__Work to be completed__: Reproduce exactly the lines from the one containing "new,,,grey tray,181 237" through the end of the listing, minus the pictures.
━━━
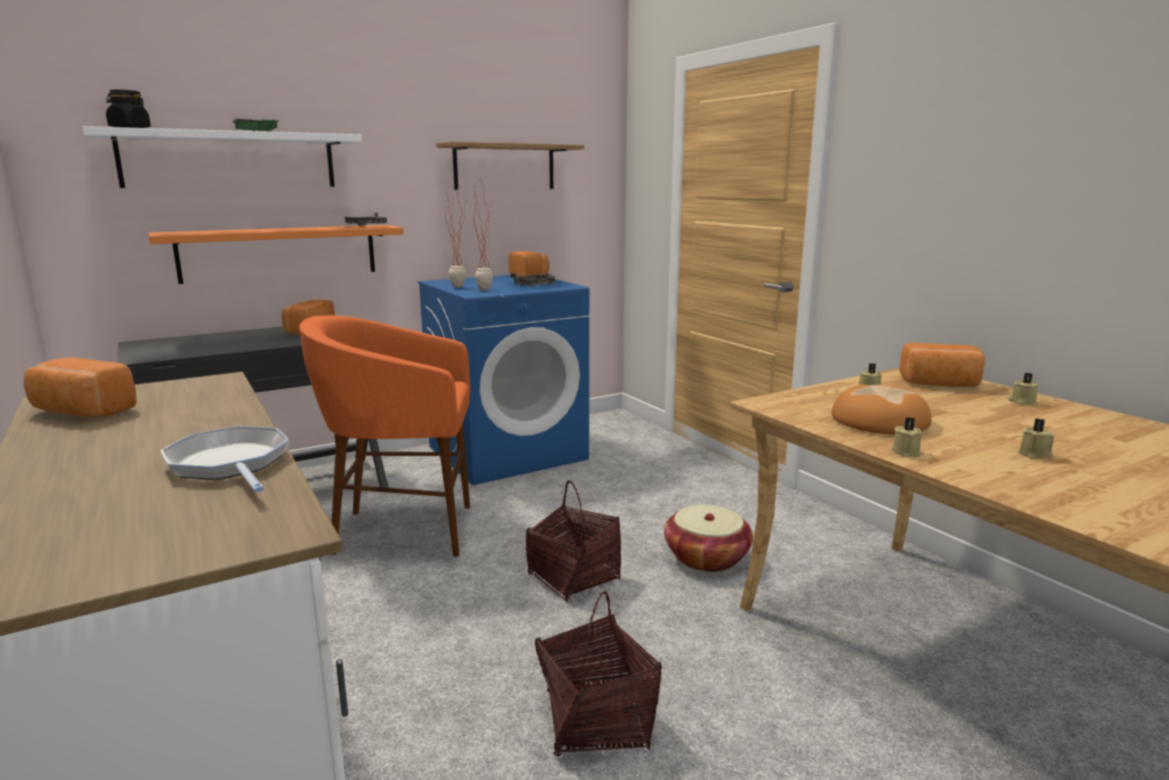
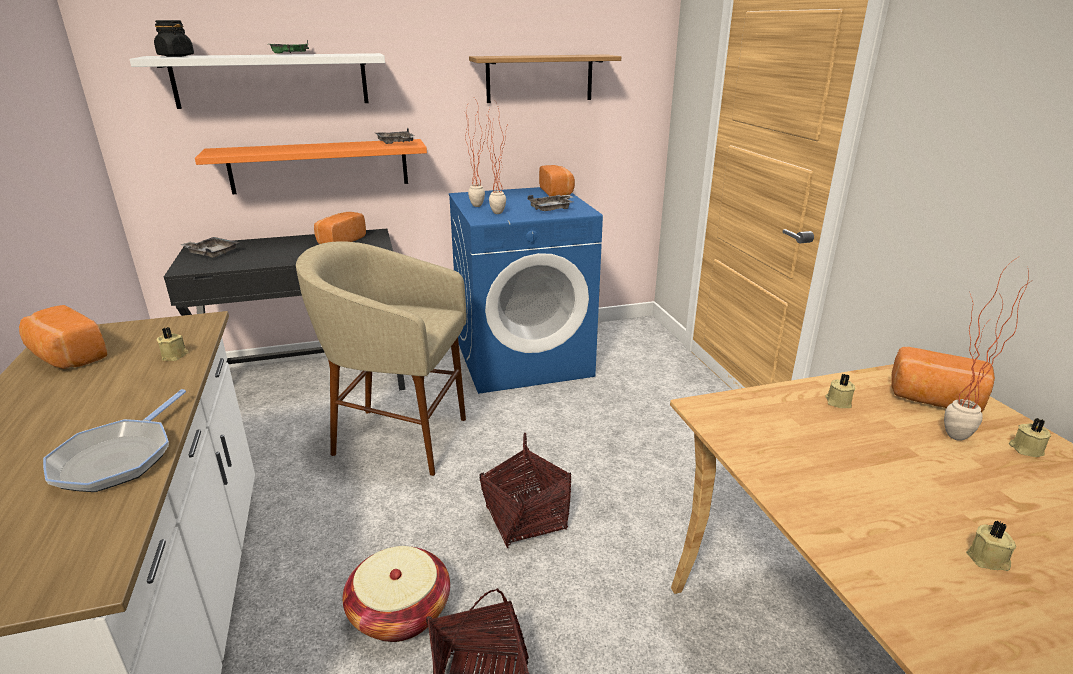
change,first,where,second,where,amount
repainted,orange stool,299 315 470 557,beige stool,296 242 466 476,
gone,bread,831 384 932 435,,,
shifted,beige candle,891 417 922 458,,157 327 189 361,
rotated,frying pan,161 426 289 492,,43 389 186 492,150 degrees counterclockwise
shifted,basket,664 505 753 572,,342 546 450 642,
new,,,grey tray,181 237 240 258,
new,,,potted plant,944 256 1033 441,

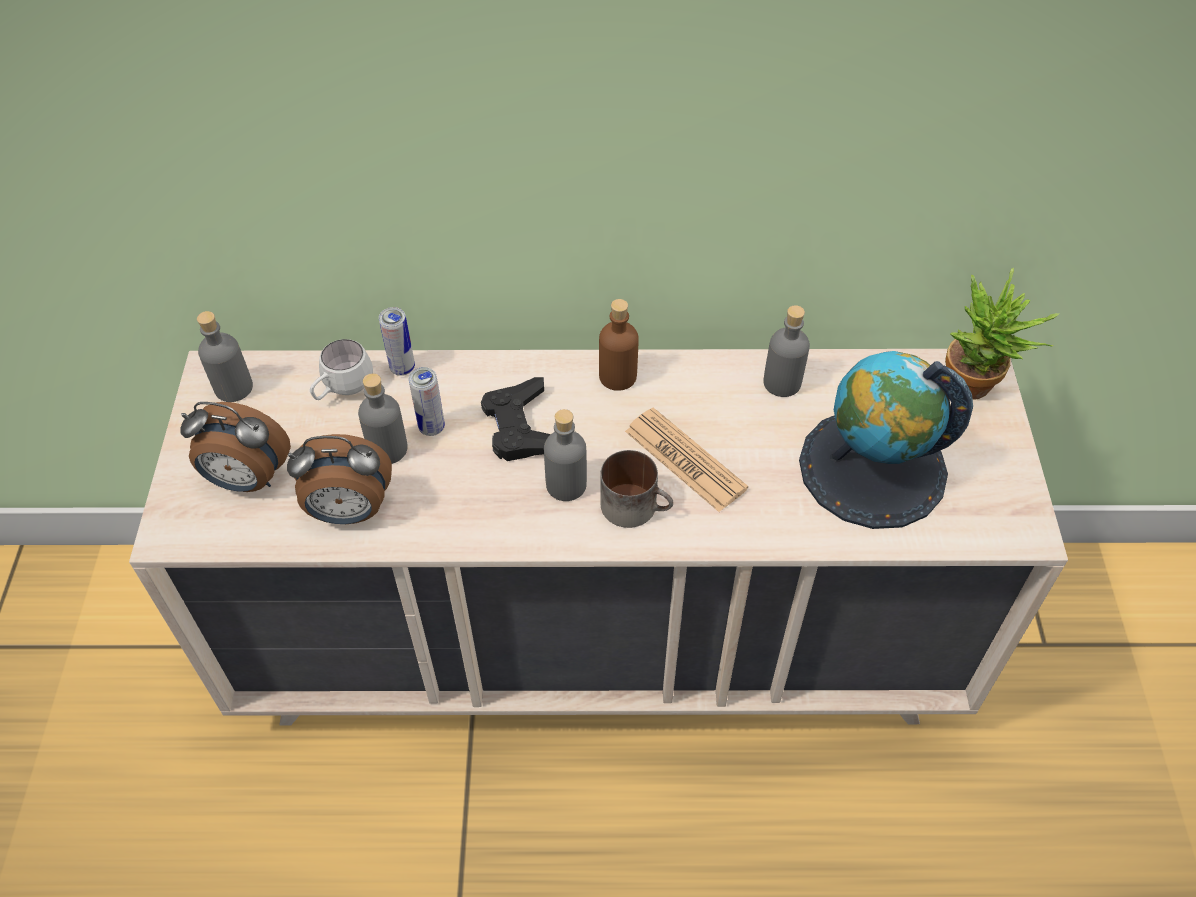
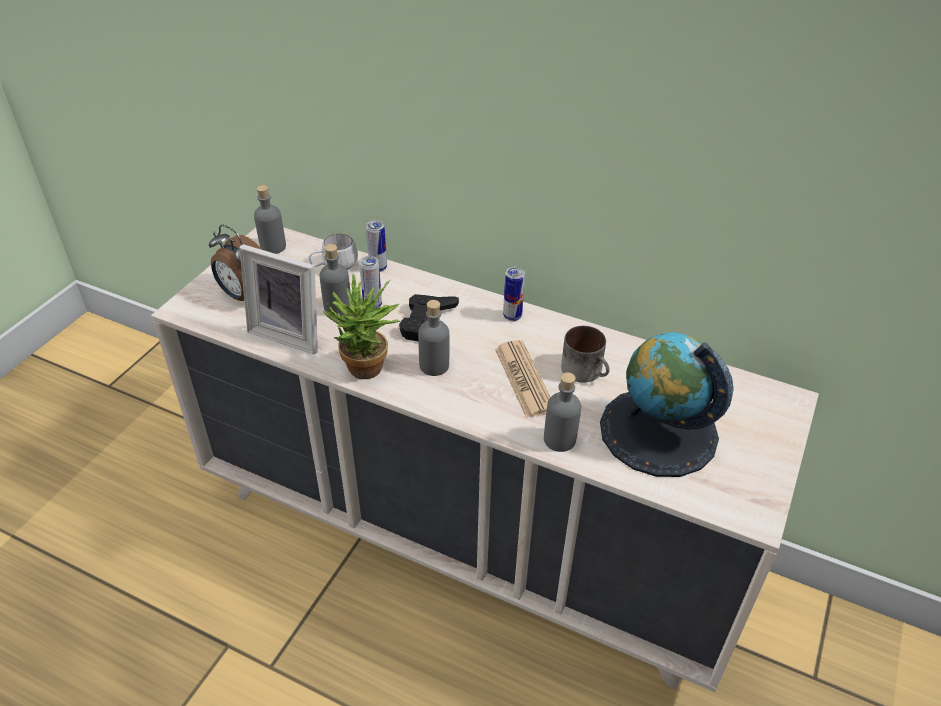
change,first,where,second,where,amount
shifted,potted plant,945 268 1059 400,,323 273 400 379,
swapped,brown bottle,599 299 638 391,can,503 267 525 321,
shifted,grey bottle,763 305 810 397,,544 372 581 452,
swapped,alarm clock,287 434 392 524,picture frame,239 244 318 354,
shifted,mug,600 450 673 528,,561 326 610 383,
━━━
__Answer area__:
new,,,grey tray,181 237 240 258,
new,,,potted plant,944 256 1033 441,

change,first,where,second,where,amount
shifted,potted plant,945 268 1059 400,,323 273 400 379,
swapped,brown bottle,599 299 638 391,can,503 267 525 321,
shifted,grey bottle,763 305 810 397,,544 372 581 452,
swapped,alarm clock,287 434 392 524,picture frame,239 244 318 354,
shifted,mug,600 450 673 528,,561 326 610 383,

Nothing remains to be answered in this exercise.